(Items from a data source)
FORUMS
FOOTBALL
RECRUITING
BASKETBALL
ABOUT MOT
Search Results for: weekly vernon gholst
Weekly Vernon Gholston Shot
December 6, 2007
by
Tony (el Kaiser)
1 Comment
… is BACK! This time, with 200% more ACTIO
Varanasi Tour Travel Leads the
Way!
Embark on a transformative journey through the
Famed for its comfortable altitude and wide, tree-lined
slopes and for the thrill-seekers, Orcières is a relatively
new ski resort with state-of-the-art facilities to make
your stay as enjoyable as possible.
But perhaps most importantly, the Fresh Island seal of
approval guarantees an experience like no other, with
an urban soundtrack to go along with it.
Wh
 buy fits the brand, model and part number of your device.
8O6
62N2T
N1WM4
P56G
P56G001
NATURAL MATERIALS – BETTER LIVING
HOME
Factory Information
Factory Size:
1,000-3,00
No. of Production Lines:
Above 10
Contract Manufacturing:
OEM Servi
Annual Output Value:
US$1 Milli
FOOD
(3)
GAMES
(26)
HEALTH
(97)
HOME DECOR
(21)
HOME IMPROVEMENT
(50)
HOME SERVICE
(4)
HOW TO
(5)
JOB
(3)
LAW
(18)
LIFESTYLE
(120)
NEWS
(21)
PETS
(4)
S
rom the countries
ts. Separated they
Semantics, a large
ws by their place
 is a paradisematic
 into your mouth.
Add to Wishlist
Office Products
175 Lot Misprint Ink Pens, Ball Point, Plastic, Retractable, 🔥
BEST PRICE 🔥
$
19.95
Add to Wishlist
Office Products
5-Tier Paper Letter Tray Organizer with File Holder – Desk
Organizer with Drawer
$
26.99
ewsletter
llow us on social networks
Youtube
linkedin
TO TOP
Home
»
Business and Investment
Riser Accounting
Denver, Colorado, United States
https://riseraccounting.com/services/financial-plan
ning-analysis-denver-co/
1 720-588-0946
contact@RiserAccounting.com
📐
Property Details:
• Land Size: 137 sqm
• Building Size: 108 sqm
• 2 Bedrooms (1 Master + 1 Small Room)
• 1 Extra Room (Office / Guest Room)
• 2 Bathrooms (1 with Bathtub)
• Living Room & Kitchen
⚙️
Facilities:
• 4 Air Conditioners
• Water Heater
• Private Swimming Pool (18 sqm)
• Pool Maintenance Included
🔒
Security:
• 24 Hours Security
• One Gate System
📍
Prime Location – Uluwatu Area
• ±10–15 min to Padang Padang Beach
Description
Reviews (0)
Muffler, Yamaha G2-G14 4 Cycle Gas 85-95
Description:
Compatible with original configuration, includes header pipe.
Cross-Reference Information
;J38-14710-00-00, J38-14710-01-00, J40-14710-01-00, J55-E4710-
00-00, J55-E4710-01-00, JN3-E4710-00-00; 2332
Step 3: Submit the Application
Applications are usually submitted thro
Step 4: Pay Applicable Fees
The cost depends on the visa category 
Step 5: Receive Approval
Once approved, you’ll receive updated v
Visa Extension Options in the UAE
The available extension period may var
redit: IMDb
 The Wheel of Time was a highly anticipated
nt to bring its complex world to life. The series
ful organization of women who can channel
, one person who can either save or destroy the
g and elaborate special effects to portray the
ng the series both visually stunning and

*Goal of the exercise*.
Reproduce the text read from each of the rows above, line for line.

*Expected answer*.
FORUMS
FOOTBALL
RECRUITING
BASKETBALL
ABOUT MOT
Search Results for: weekly vernon gholst
Weekly Vernon Gholston Shot
December 6, 2007
by
Tony (el Kaiser)
1 Comment
… is BACK! This time, with 200% more ACTIO
Varanasi Tour Travel Leads the
Way!
Embark on a transformative journey through the
Famed for its comfortable altitude and wide, tree-lined
slopes and for the thrill-seekers, Orcières is a relatively
new ski resort with state-of-the-art facilities to make
your stay as enjoyable as possible.
But perhaps most importantly, the Fresh Island seal of
approval guarantees an experience like no other, with
an urban soundtrack to go along with it.
Wh
 buy fits the brand, model and part number of your device.
8O6
62N2T
N1WM4
P56G
P56G001
NATURAL MATERIALS – BETTER LIVING
HOME
Factory Information
Factory Size:
1,000-3,00
No. of Production Lines:
Above 10
Contract Manufacturing:
OEM Servi
Annual Output Value:
US$1 Milli
FOOD
(3)
GAMES
(26)
HEALTH
(97)
HOME DECOR
(21)
HOME IMPROVEMENT
(50)
HOME SERVICE
(4)
HOW TO
(5)
JOB
(3)
LAW
(18)
LIFESTYLE
(120)
NEWS
(21)
PETS
(4)
S
rom the countries
ts. Separated they
Semantics, a large
ws by their place
 is a paradisematic
 into your mouth.
Add to Wishlist
Office Products
175 Lot Misprint Ink Pens, Ball Point, Plastic, Retractable, 🔥
BEST PRICE 🔥
$
19.95
Add to Wishlist
Office Products
5-Tier Paper Letter Tray Organizer with File Holder – Desk
Organizer with Drawer
$
26.99
ewsletter
llow us on social networks
Youtube
linkedin
TO TOP
Home
»
Business and Investment
Riser Accounting
Denver, Colorado, United States
https://riseraccounting.com/services/financial-plan
ning-analysis-denver-co/
1 720-588-0946
contact@RiserAccounting.com
📐
Property Details:
• Land Size: 137 sqm
• Building Size: 108 sqm
• 2 Bedrooms (1 Master + 1 Small Room)
• 1 Extra Room (Office / Guest Room)
• 2 Bathrooms (1 with Bathtub)
• Living Room & Kitchen
⚙️
Facilities:
• 4 Air Conditioners
• Water Heater
• Private Swimming Pool (18 sqm)
• Pool Maintenance Included
🔒
Security:
• 24 Hours Security
• One Gate System
📍
Prime Location – Uluwatu Area
• ±10–15 min to Padang Padang Beach
Description
Reviews (0)
Muffler, Yamaha G2-G14 4 Cycle Gas 85-95
Description:
Compatible with original configuration, includes header pipe.
Cross-Reference Information
;J38-14710-00-00, J38-14710-01-00, J40-14710-01-00, J55-E4710-
00-00, J55-E4710-01-00, JN3-E4710-00-00; 2332
Step 3: Submit the Application
Applications are usually submitted thro
Step 4: Pay Applicable Fees
The cost depends on the visa category 
Step 5: Receive Approval
Once approved, you’ll receive updated v
Visa Extension Options in the UAE
The available extension period may var
redit: IMDb
 The Wheel of Time was a highly anticipated
nt to bring its complex world to life. The series
ful organization of women who can channel
, one person who can either save or destroy the
g and elaborate special effects to portray the
ng the series both visually stunning and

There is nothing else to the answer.